→ **Page excerpt**
╭──
Here's How the Feds Can Fight Trans Murders


Congress and the White House are speaking out about trans homicides; but what can those in power do to stem the tide?


Last Thursday morning, House Minority Leader Nancy Pelosi grieved the loss of at least 21 transgender women murdered in the U.S. this year as a result of anti-trans bias.

"We can pass a law, we can help to break down barriers in people's minds," said Pelosi at her morning press briefing, according to the Washington Blade. "Now we have to get to their hearts."

Her remarks come on the heels of Sen. Al Franken's letter the previous day to the Department of Justice and the Federal Bureau of Investigation, urging an end to law enforcement's frequent misgendering of trans murder victims, and an increase in the reporting and tracking of hate crimes against gender-variant people.

The White House also weighed in at an afternoon press conference Thursday. Deputy White House press secretary Eric Schultz offered "thoughts and prayers" for the victims and their families, adding that the White House has no new "legislative or official reviews" on the matter. But, "obviously the president's record on this is well known," concluded Schultz.

So now that top officials of the federal government are addressing what advocates are calling an epidemic of transgender murders, beyond prayers and existing legislative measures, what can they do?

Drawing from the valiant efforts of advocates, outreach specialists, policymakers, and government officials, here are two steps that Congress and the White House can take to fight deadly violence against transgender people in the United States.

1. Increase and improve the tracking and reporting of hate crimes based on gender identity.

In his letter, Sen. Franken noted that the current federal Hate Crimes Prevention Act does not specifically require state or local law enforcement to report such incidents. Consequently, underreporting of hate crimes is a widespread problem.

Franken was not the only federal official to acknowledge the woeful state of the tracking and reporting of hate crimes. The FBI director himself, James B. Comey, also highlighted the problem in a statement to the House Judiciary Committee Thursday.

In his statement, Comey stressed the importance of reporting bias-motivated attacks:

"We need to do a better job of tracking and reporting hate crime and 'color of law' violations to fully understand what is happening in our communities and how to stop it. ... There are jurisdictions that fail to report hate crime statistics. Others claim there were no hate crimes in their community -- a fact that would be welcome if true. We must continue to impress upon our state and local counterparts in every jurisdiction the need to track and report hate crime and to do so accurately. It is not something we can ignore or sweep under the rug."

But in response to a question about tracking police shootings, Comey told The Huffington Post earlier this month, "I don't have the power to require people to supply us with data." He can only tell local law enforcement that it is "in everyone's interest" to collect data, he explained.

Likewise, U.S. Attorney General Loretta E. Lynch also said that requiring local jurisdictions to collect data may not be something that the federal government believes is feasible.

"One of the things we are focusing on at the Department of Justice is not trying to reach down from Washington and dictate to every local department how they should handle the minutia of record-keeping, but we are stressing to them that these records must be kept," Lynch said during the Washington Ideas Forum, hosted by AtlanticLIVE and the Aspen Institute October 1, according to News One.

Rather than speaking about trans murders specifically, Lynch was discussing the reporting of police shootings. She cited budgetary constraints and limited resources within local law enforcement departments as the reason why data collection is hampered. Lynch's remarks reveal a criminal justice culture where systemic issues of resources and funding contribute to widespread problems of poor tracking and underreporting.
╰──
(Stored records)
╭──
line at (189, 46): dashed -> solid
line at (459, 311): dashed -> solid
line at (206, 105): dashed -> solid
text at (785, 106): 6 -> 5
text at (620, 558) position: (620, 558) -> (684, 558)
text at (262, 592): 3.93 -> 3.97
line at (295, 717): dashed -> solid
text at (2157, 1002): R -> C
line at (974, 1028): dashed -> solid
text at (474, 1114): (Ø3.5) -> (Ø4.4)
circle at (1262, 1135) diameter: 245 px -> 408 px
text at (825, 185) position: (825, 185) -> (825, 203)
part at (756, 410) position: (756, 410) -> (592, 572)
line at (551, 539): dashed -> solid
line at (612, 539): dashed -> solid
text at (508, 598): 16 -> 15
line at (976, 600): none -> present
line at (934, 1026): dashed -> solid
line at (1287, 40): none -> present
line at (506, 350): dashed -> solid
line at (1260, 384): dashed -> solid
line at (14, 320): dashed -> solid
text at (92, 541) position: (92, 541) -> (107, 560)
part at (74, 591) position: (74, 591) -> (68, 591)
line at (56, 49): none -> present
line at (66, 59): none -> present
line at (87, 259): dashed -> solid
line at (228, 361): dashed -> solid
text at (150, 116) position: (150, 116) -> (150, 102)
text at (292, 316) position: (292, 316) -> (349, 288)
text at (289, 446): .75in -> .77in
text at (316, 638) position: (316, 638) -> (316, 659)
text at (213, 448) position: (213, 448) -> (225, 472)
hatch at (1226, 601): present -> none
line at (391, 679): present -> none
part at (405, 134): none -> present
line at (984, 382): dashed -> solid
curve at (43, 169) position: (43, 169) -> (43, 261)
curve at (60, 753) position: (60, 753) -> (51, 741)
╰──
→ **Exercise requirements**
1) Can you reproduce the article on federal action against trans murders from "Last Thursday morning, House" to "of anti-trans bias."?
2) Can you go on with the article on federal action against trans murders, starting after its last sentence?

→ **Answers given**
1)
Last Thursday morning, House Minority Leader Nancy Pelosi grieved the loss of at least 21 transgender women murdered in the U.S. this year as a result of anti-trans bias.

2)
Of course, police shootings and trans murders are different in most cases. But underlying both is a criminal justice culture that underreports or fails to collect and track data. And in both police shootings and trans murders, the victims are overwhelmingly people of color.

While police are investigating the possibility that the homicides of Zella Ziona and Kiesha Jenkins were hate crimes, no official determination has been made. Further, it's unclear to what extent local law enforcement has used federal hate-crime legislation to charge and convict suspects in the cases of the other 19 trans women killed in the U.S. this year.

Imagine if local jurisdictions were required by federal agencies to not only report and track anti-trans violence -- not just murders, but the assaults and harassment -- but also to proactively use hate-crime legislation in prosecutions where clear evidence from suspects or witnesses points to transphobia as a motive for the crime.

There is little doubt that gender identity played a role in the most recent trans murders. Ziona's alleged killer, Rico Leblond, is under investigation for killing the woman he allegedly knew, after telling police that she "embarrassed" him by speaking to him after his friends learned that Ziona was a trans woman.

2. Expand support for research, outreach, education, and advocacy.

One day after Pelosi discussed the trans murders at her weekly briefing, the Philadelphia Daily News released an in-depth investigation into the world that Kiesha Jenkins lived as an alleged sex worker in Philadelphia. The report -- and years of outreach efforts by advocates who support sex workers -- provides a reality check about the enormous need for economic justice in the lives of low-to-no-income trans people of color who turn to sex work to survive.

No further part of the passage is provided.